EXERCISE:
Straight copy, no pictures: transcribe each entry as it stands.

==========

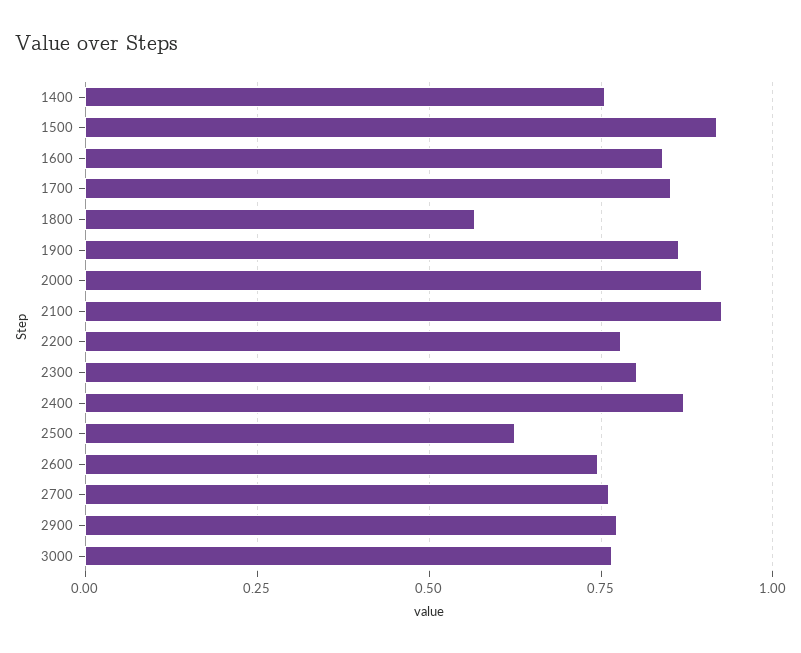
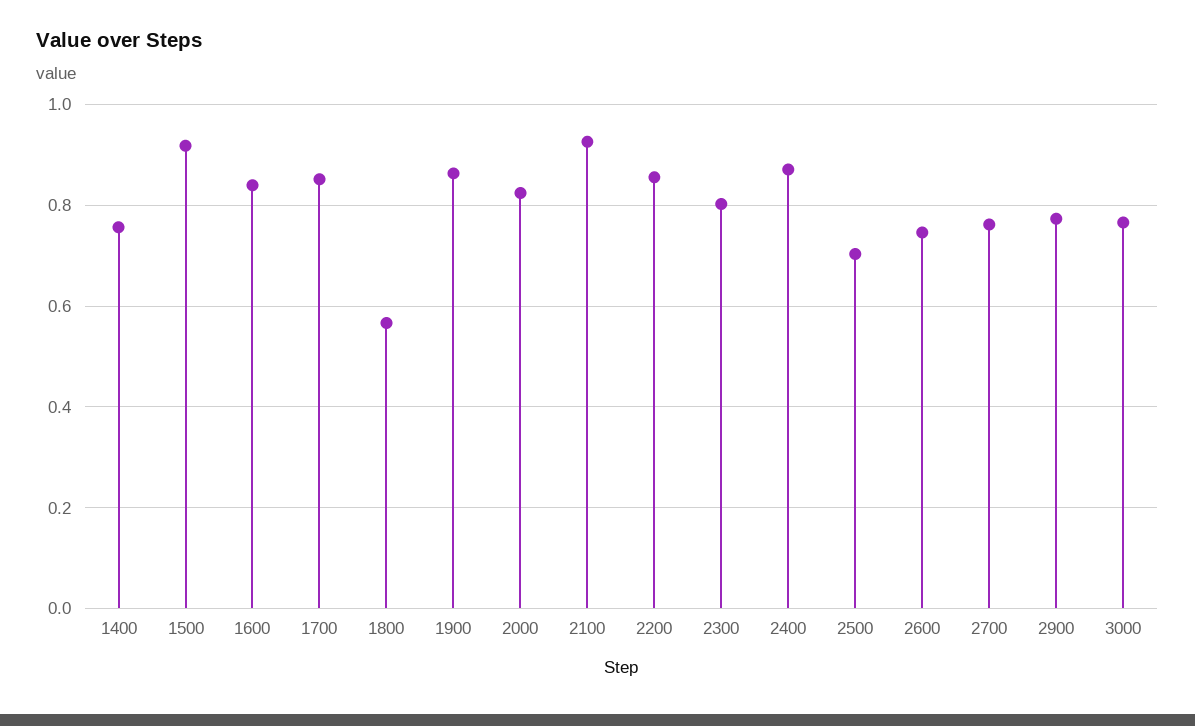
  {
    "1400": 0.76,
    "1500": 0.92,
    "1600": 0.84,
    "1700": 0.86,
    "1800": 0.56,
    "1900": 0.86,
-   "2000": 0.9,
+   "2000": 0.82,
    "2100": 0.92,
-   "2200": 0.775,
+   "2200": 0.86,
    "2300": 0.8,
    "2400": 0.88,
-   "2500": 0.625,
+   "2500": 0.7,
    "2600": 0.74,
    "2700": 0.76,
    "2900": 0.78,
    "3000": 0.76
  }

==========

SOLUTION:
  {
    "1400": 0.76,
    "1500": 0.92,
    "1600": 0.84,
    "1700": 0.86,
    "1800": 0.56,
    "1900": 0.86,
-   "2000": 0.9,
+   "2000": 0.82,
    "2100": 0.92,
-   "2200": 0.775,
+   "2200": 0.86,
    "2300": 0.8,
    "2400": 0.88,
-   "2500": 0.625,
+   "2500": 0.7,
    "2600": 0.74,
    "2700": 0.76,
    "2900": 0.78,
    "3000": 0.76
  }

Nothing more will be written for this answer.